SH: Zum Glück konnten wir diese Reorganisation noch vor Ausbruch der Pandemie abschliessen. Die schlankeren Strukturen haben die Prozesse vereinfacht. Trotzdem: Wir müssen noch Wege finden, um den hohen administrativen Aufwand im SBC zu verringern. Ebenso sind wir daran zu versuchen, die grosse Menge an Informationen für die ZV-Mitglieder, die es im Vorfeld einer Sitzung gibt, auf ein erträgliches Mass zu verringern.
Ein Blick in die Glaskugel … Was erwartet die Branche in kurz- bis mittelfristiger Zukunft?
UW: Zahlreiche politische Geschäfte wie Sozialversicherungen, lebensmittelrechtliche- und agrarpoltische Vorlagen, Energiethema, Nachwuchs- und Fachkräftemangel und der Gesamtarbeitsvertrag werden uns weiter beschäftigen.
SH: Der ZV hat der Totalrevision der Grundbildung zugestimmt. Mit Ausbildungschef Peter Signer und seinem Team haben wir kompetente Fachleute am Werk, die mit einem Riesenengagement die Zukunft unserer Berufe gestalten.
UW: Im Herbst werden die WorldSkills in Lyon (F) stattfinden. Die Vorbereitungen laufen auf Hochtouren und es gilt unseren beiden Kandidatinnen, Vera Stocker in der Bäckerei-Konditorei und Nadia Koller in der Konditorei-Confiserie, die Daumen zu drücken. Für die zentralen SwissSkills 2025 laufen bereits die ersten Vorbereitungen.

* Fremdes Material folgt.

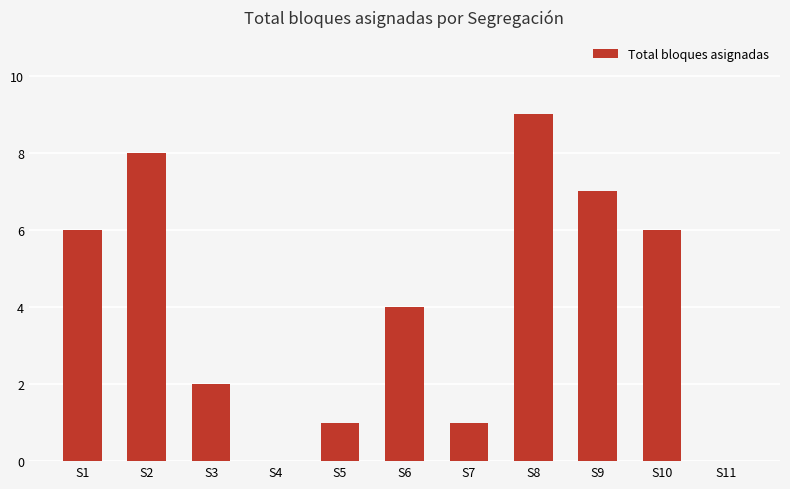

Which category has the highest value across all series?

S8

SH: An seiner Februarsitzung hat der Zentralvorstand den Gesamtpaket, bestehend aus Gesamtarbeitsvertrag (GAV), Lohnregulative, Lernendenvereinbarung und Protokollvereinbarung, zugestimmt. Zurzeit wird die Verteilung der AVE-Gelder diskutiert. Anschliessend werden die Sozialpartner die Allgemeinverbindlicherklärung (AVE) durch den Bundesrat beim Staatssekretariat für Wirtschaft (SECO) beantragen. Wann dieser Bundesratsbeschluss in Kraft tritt, ist offen. Unsere Mitglieder werden frühzeitig über die Inhalte informiert werden.
«Wir bieten exklusiv für unsere Mitglieder einen branchenspezifischen Rechtsdienst an.»
Urs Wellauer-Boschung
Weshalb sollte eine Bäckerei-Confiserie Mitglied beim Verband sein?
SH: Auf kantonaler Ebene bietet der Verband ein nützliches Netzwerk mit wertvollen Kontakten und Ansprechpartnern. Und auch der SBC eine ganze Reihe von wertvollen Dienstleistungen …
UW: … um nur einige zu nennen: Da ist der Gesamtarbeitsvertrag, der mit den Sozialpartnern ausgehandelt wird. Wir bieten exklusiv für unsere Mitglieder einen branchenspezifischen Rechtsdienst an, ebenso Beratung im Hygiene- und Sicherheitsbereich.
SH: Ein wichtiger Pfeiler stellt unsere politische Arbeit dar, die im Verlaufe der Jahre an Gewicht zugenommen hat. Es ist enorm wichtig, dass wir uns frühzeitig einbringen können. Das gelingt uns durch das gute Netzwerk das wir pflegen.
UW: Weiter zum Angebot zählen die Aus- und Weiterbildung, die Kommunikation sowie unsere Verbandsinstitutionen SBC Treuhand und die Personen- und Sozialversicherung Panvica. Die Liste ist, wie bereits gesagt, lang. Sie ist übrigens abrufbar auf swissbaker.ch.
Was wünschen Sie sich für die Zukunft der Branche?
SH: Dass die gewerbliche Branche zusammensteht und mit Stolz das Bäcker-Konditor-Confiseur-Handwerk gegen aussen vertritt. Dass unsere Mitglieder Mut für Innovationen haben, ohne dabei ihre Wurzeln zu verlieren.
UW: Dass die aktuellen Herausforderungen überwindbar sind. Es braucht aber Mut, Ausdauer und Überzeugung. Dafür müssen wir uns auf allen Ebenen einsetzen. Wenn wir es schaffen, in den immer gleichen Fragestellungen weniger Energie zu verlieren, sind wir als Verband gut aufgestellt.